→ SOURCE MATERIAL
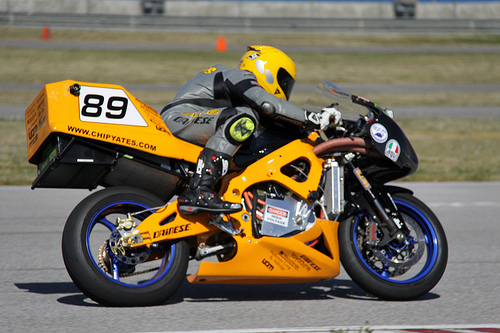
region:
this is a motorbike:
[48, 51, 481, 271]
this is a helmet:
[249, 33, 298, 88]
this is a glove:
[316, 96, 349, 129]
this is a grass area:
[431, 39, 497, 144]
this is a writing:
[78, 90, 135, 122]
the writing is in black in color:
[83, 95, 130, 120]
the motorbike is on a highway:
[71, 69, 428, 303]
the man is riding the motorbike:
[168, 46, 339, 159]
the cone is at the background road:
[205, 19, 236, 56]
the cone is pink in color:
[205, 27, 240, 59]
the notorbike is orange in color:
[183, 161, 375, 316]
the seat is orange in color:
[36, 67, 175, 175]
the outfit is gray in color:
[176, 53, 273, 171]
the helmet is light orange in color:
[241, 29, 322, 126]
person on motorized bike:
[21, 44, 468, 309]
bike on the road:
[18, 76, 435, 299]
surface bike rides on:
[6, 185, 496, 320]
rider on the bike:
[165, 34, 340, 214]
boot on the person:
[181, 150, 240, 215]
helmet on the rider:
[235, 41, 302, 99]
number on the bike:
[76, 85, 134, 126]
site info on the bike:
[64, 119, 164, 153]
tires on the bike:
[40, 188, 452, 305]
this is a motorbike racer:
[156, 31, 329, 269]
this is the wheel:
[366, 200, 445, 278]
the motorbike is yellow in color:
[264, 233, 321, 270]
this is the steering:
[326, 112, 341, 127]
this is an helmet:
[242, 49, 293, 77]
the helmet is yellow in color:
[256, 47, 282, 69]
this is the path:
[316, 291, 366, 329]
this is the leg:
[166, 150, 231, 222]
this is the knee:
[229, 111, 256, 142]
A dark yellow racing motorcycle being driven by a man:
[21, 80, 448, 303]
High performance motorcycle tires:
[64, 188, 447, 299]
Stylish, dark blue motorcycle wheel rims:
[350, 199, 437, 284]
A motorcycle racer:
[158, 44, 343, 212]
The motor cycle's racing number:
[81, 93, 128, 123]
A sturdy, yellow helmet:
[238, 43, 296, 103]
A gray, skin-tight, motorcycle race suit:
[160, 65, 307, 157]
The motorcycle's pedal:
[202, 210, 239, 233]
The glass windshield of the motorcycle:
[318, 83, 355, 104]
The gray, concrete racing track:
[2, 188, 497, 332]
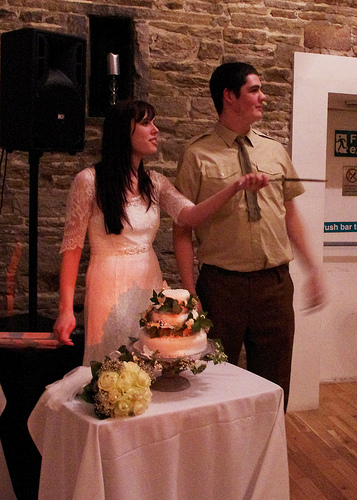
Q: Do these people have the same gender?
A: No, they are both male and female.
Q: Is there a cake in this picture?
A: Yes, there is a cake.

→ ASSIGNED TASK
Convert the records into a two-column CSV with the columns "prompt" and "box", one row per request holding its text and its answer, each in a single quoted field with line breaks replaced by spaces. Begin at the start of the records and stop after the line that contains "[36, 67, 175, 175]". Leave the pictures out.

→ OUTPUT OF THE EXERCISE
prompt,box
"region: this is a motorbike:","[48, 51, 481, 271]"
"this is a helmet:","[249, 33, 298, 88]"
"this is a glove:","[316, 96, 349, 129]"
"this is a grass area:","[431, 39, 497, 144]"
"this is a writing:","[78, 90, 135, 122]"
"the writing is in black in color:","[83, 95, 130, 120]"
"the motorbike is on a highway:","[71, 69, 428, 303]"
"the man is riding the motorbike:","[168, 46, 339, 159]"
"the cone is at the background road:","[205, 19, 236, 56]"
"the cone is pink in color:","[205, 27, 240, 59]"
"the notorbike is orange in color:","[183, 161, 375, 316]"
"the seat is orange in color:","[36, 67, 175, 175]"